Work to complete
Every line from the one containing "focal_mm: 25" to the end of the records below should be returned exactly; pictures are to be dropped.

Study material section start

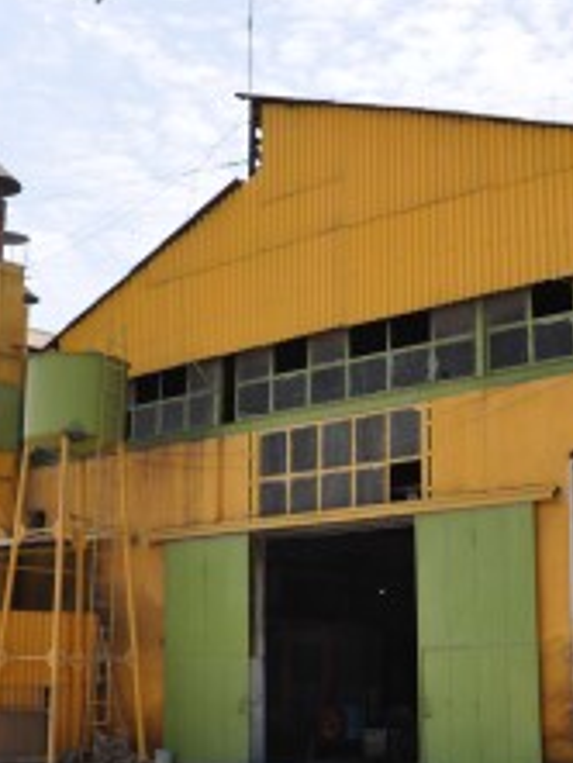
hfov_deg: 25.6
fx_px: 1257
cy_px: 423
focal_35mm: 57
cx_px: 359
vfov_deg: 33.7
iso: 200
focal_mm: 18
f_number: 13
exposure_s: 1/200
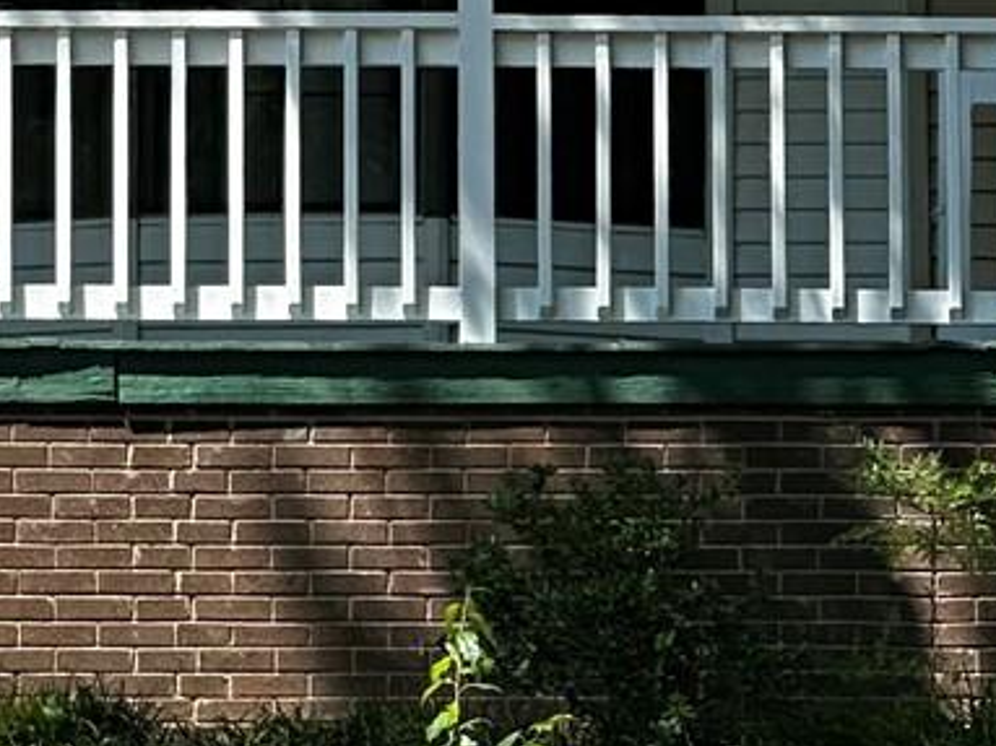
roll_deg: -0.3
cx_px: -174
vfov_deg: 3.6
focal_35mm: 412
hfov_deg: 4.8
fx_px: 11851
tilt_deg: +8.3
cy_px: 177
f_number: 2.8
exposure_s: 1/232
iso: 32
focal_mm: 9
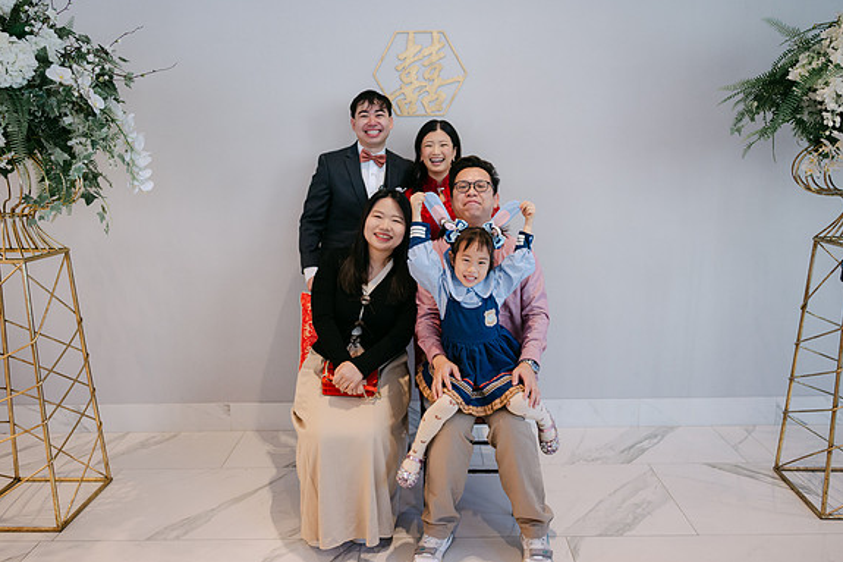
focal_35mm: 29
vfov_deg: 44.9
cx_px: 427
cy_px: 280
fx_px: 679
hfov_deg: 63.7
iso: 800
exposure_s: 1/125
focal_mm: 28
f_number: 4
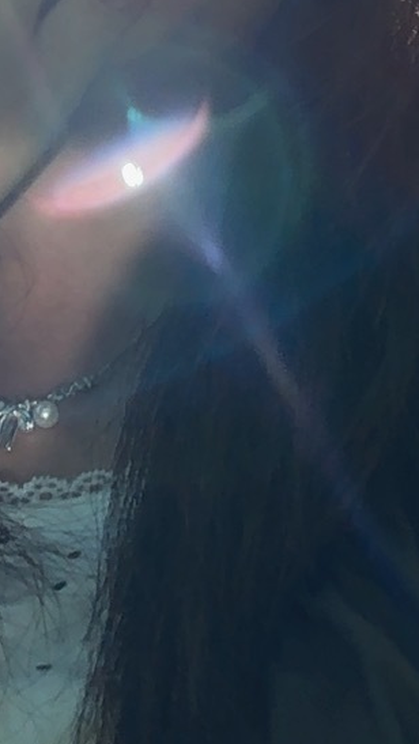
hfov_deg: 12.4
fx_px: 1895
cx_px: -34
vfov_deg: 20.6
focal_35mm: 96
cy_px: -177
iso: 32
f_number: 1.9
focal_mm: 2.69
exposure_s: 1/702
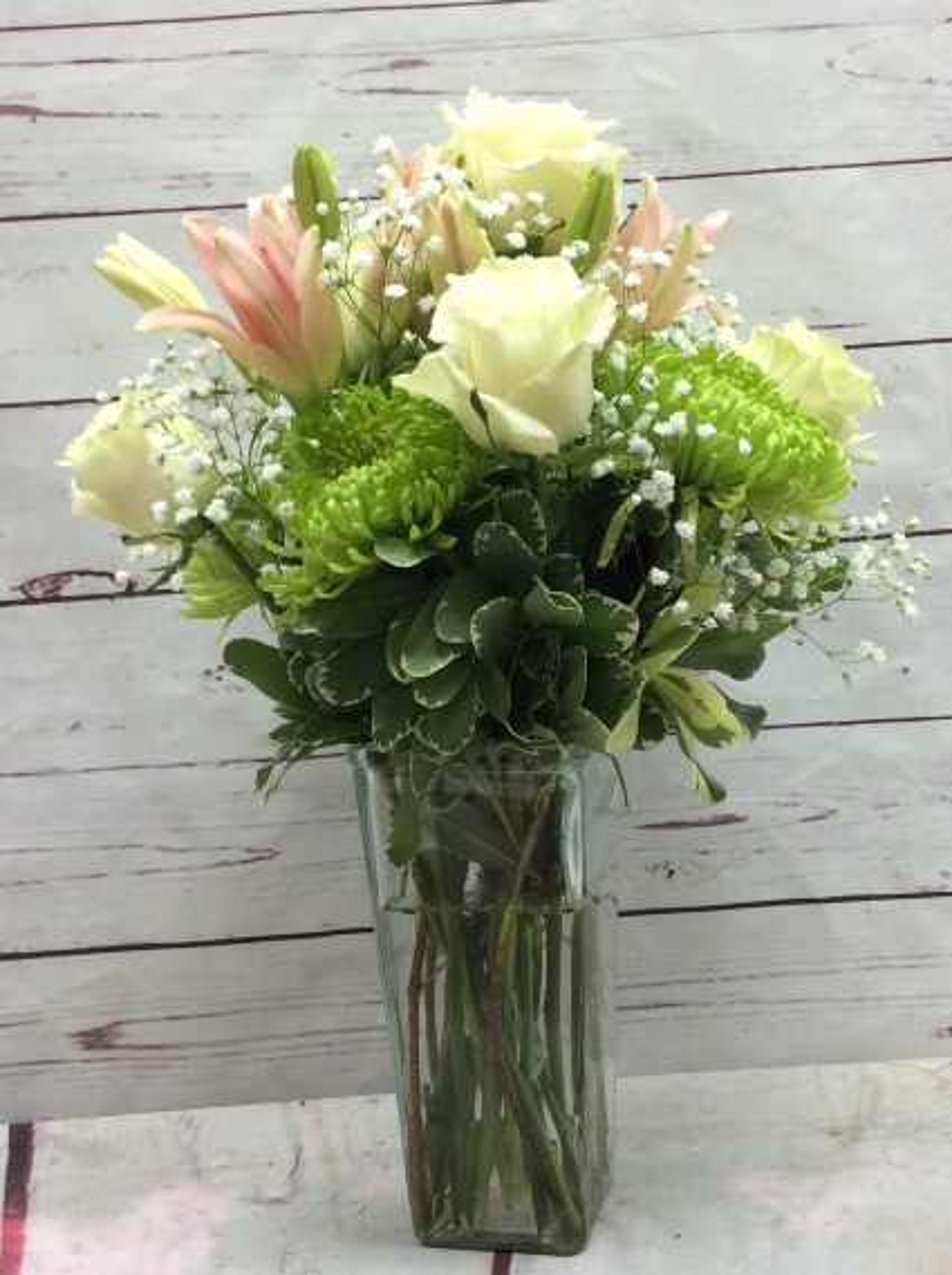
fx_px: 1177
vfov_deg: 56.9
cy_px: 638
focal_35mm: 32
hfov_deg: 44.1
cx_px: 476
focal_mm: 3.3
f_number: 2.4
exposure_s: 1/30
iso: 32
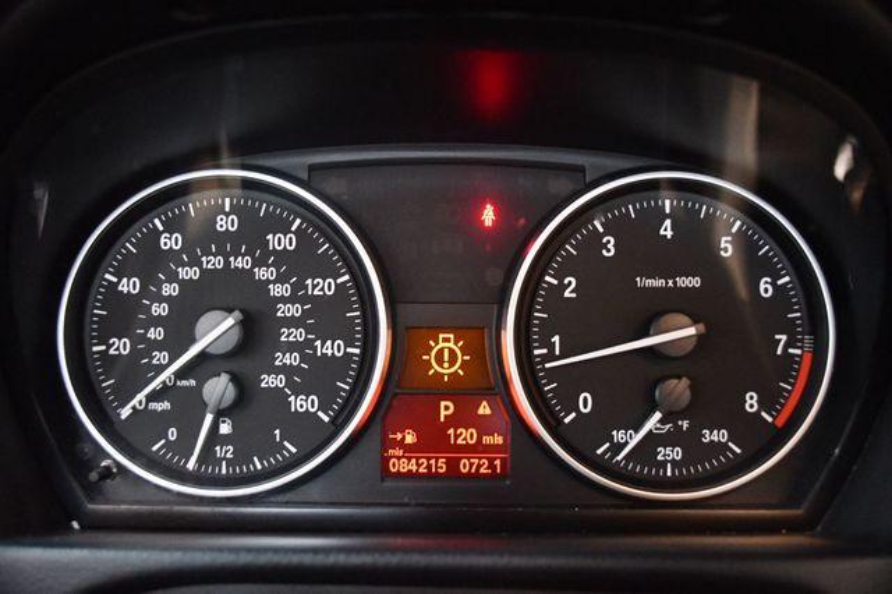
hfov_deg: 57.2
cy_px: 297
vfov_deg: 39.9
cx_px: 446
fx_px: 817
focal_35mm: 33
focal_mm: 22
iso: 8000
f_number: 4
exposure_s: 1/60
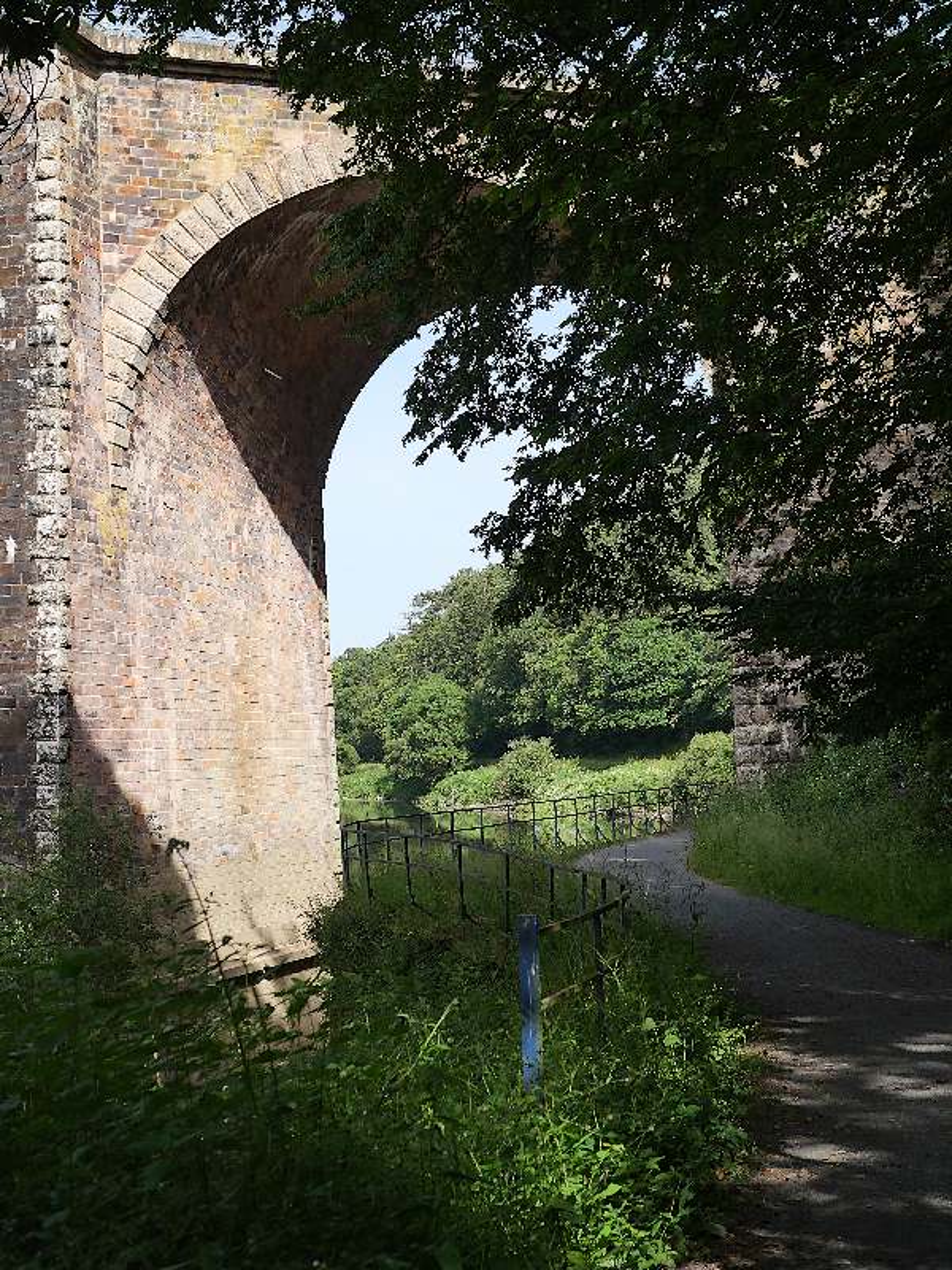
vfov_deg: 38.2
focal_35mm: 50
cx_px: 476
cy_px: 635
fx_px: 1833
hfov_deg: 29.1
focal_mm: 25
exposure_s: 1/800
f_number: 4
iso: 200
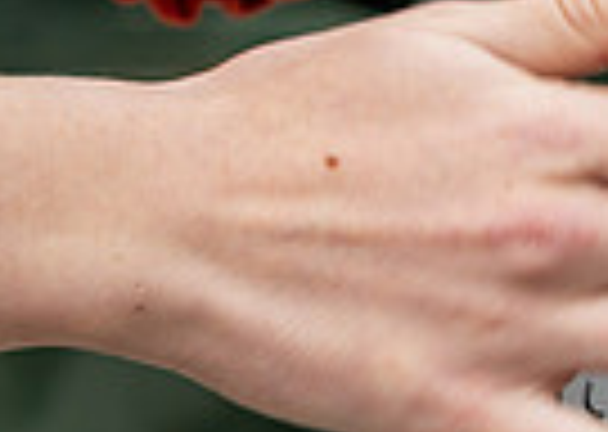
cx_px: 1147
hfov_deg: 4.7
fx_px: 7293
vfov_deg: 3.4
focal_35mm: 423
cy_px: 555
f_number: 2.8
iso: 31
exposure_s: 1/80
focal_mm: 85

Study material section end

Response to this task
focal_mm: 25
exposure_s: 1/800
f_number: 4
iso: 200
cx_px: 1147
hfov_deg: 4.7
fx_px: 7293
vfov_deg: 3.4
focal_35mm: 423
cy_px: 555
f_number: 2.8
iso: 31
exposure_s: 1/80
focal_mm: 85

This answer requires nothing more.